Incident Discovery Time: 02:30pm on 04/12/2022 Time of Resolution: 10:30pm on 04/12/2022 Services Impacted: Server Infrastructure

Description of Impact

The MGHPCC (Holyoke Datacenter) overheated today and some servers and network switches shut down. This primarily affected batch jobs on the SCC. Other areas that were affected are not production areas. They include the nas2/nas-ru2 mirror of the CRC production server, and a development/test environment set up for the BU works team.

Incident Description and Resolution

The SCC nodes were brought back online by 6pm. The rest of the servers were back online by 10:30pm except for a test environment which will need further investigation.

Additional Information

The cause of this incident is still under investigation. If you continue to have issues, please contact the IT Help Center.

Previous Update

Incident Discovery Time: 02:30pm on 04/12/2022 Services Impacted: Server Infrastructure

Description of Impact

The Massachusetts Green High Performance Data Center (MGHPCC) overheated briefly today and a few servers were shutdown.

Current Status

SCC compute nodes are back online and all clients on the SCC were notified. Our data center operations team is en route to Holyoke to investigate other servers.

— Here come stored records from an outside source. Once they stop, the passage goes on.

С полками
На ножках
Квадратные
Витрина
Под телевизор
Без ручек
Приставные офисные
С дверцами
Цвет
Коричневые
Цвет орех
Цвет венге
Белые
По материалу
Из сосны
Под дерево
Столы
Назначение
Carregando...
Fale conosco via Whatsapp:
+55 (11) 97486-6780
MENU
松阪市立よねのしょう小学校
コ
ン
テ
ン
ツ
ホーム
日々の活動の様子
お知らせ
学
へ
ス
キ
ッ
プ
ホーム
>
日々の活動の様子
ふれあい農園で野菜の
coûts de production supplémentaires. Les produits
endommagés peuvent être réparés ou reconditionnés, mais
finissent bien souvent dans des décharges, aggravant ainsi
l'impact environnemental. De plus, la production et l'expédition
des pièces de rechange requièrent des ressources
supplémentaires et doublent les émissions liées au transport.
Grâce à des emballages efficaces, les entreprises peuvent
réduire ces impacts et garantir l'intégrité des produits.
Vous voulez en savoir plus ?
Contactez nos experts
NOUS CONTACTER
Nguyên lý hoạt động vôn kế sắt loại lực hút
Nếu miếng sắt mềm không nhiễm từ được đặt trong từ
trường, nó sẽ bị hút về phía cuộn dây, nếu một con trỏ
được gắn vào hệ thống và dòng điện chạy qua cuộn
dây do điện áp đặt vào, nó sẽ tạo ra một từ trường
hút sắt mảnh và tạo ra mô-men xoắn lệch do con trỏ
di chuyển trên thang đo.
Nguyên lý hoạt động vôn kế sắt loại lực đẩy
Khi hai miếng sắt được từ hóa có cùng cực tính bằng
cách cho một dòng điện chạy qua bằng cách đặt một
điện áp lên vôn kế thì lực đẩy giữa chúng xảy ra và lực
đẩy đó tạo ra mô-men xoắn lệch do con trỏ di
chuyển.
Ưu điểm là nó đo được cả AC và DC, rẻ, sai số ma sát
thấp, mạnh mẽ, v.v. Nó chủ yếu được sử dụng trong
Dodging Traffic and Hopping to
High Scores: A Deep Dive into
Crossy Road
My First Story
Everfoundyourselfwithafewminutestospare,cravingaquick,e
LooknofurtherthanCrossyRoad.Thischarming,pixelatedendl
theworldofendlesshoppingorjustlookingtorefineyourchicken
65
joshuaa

Next Update: 07:30pm

Previous Update

Incident Discovery Time: 02:30pm on 04/12/2022 Services Impacted: Server Infrastructure

Description of Impact

The Massachusetts Green High Performance Data Center (MGHPCC) overheated briefly today and a few servers were shutdown.

Current Status

IS&T teams have fixed the cooling issue and are currently waiting for temperatures to drop enough to bring servers back online.

Additional Information

Batch computing jobs on the Shared Computing Cluster and test environments for the BU Works Basic team were affected. IS&T teams continue to analyze the scope and impact. Next Update: 07:30pm

Previous Update

Incident Discovery Time: 02:30pm on 04/12/2022 Services Impacted: Shared Computing Cluster Batch jobs, BU Works test environment

Description of Impact

The Massachusetts Green High Performance Data Center (MGHPCC) has had an air conditioning issue. The room overheated to the point where some servers shut down. SCC login nodes and filesystem were not affected, but some batch jobs and BU works services may be unavailable.

Current Status

IS&T teams are investigating the impact of this outage and working to get servers back online. Next Update: 5:30pm.